In order to do this, AppTrigger has created what it calls a new network element: the Application Session Controller (ASC). The ASC is a software-based solution that sits between the network and applications and provides a layer of abstraction, enabling one application to deliver a similar user experience to multiple types of access networks.
Existing applications have been developed for single networks — wireline, wireless or data — and have incorporated the protocols, interfaces and signaling of those individual networks. In some cases, there are even multiple variants of those protocols that are geographically based or company-specific, said Patrick Fitzgerald, vice president of marketing for AppTrigger.
“The challenge to doing cross-network converged applications is enormous,” he said.
To meet that challenge, the ASC provides all of the network interfaces — including session initiation protocol and the many SS7 variants as well as interfaces to Class 4/5 switches.
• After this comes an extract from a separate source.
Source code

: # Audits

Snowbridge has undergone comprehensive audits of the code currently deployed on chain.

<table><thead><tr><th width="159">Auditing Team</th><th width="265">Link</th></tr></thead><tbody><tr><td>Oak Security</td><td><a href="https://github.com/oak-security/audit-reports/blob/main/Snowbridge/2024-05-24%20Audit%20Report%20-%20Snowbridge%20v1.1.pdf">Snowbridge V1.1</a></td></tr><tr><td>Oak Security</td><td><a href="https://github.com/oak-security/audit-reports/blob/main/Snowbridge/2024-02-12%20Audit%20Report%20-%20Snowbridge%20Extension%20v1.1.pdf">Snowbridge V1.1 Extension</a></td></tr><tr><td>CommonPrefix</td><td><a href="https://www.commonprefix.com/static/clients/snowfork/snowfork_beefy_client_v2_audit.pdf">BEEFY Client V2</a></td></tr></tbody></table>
On the application-facing side, it has a series of open application programming interfaces (APIs), including Parlay, XML and others.
“We want to be agnostic about the API,” Fitzgerald said. “Different ones are used by different communities of developers for different reasons. We don't necessarily have a position on which API is better.”
The ASC will provide media and signaling system functions to convert to and from bearer traffic formats and provide basic functions such as detecting and generating DTMF tones, playing and recording announcements and conferencing. It also has a call control subsystem that includes a call model in which applications can intervene to enable service delivery. The two function together to provide an abstracted view of the network that enables applications to function, regardless of the underlying network.
The ASC embeds network protocols into each application solution so that the application is optimized for the appropriate networks. “It provides traffic signaling and feature transparency between networks,” Fitzgerald said. “It provides call control independent of the underlying network. Today, call control has to be written into the application or obtained from the network.”
And when IMS does develop, he said, AppTrigger's ASC will migrate into that network as well.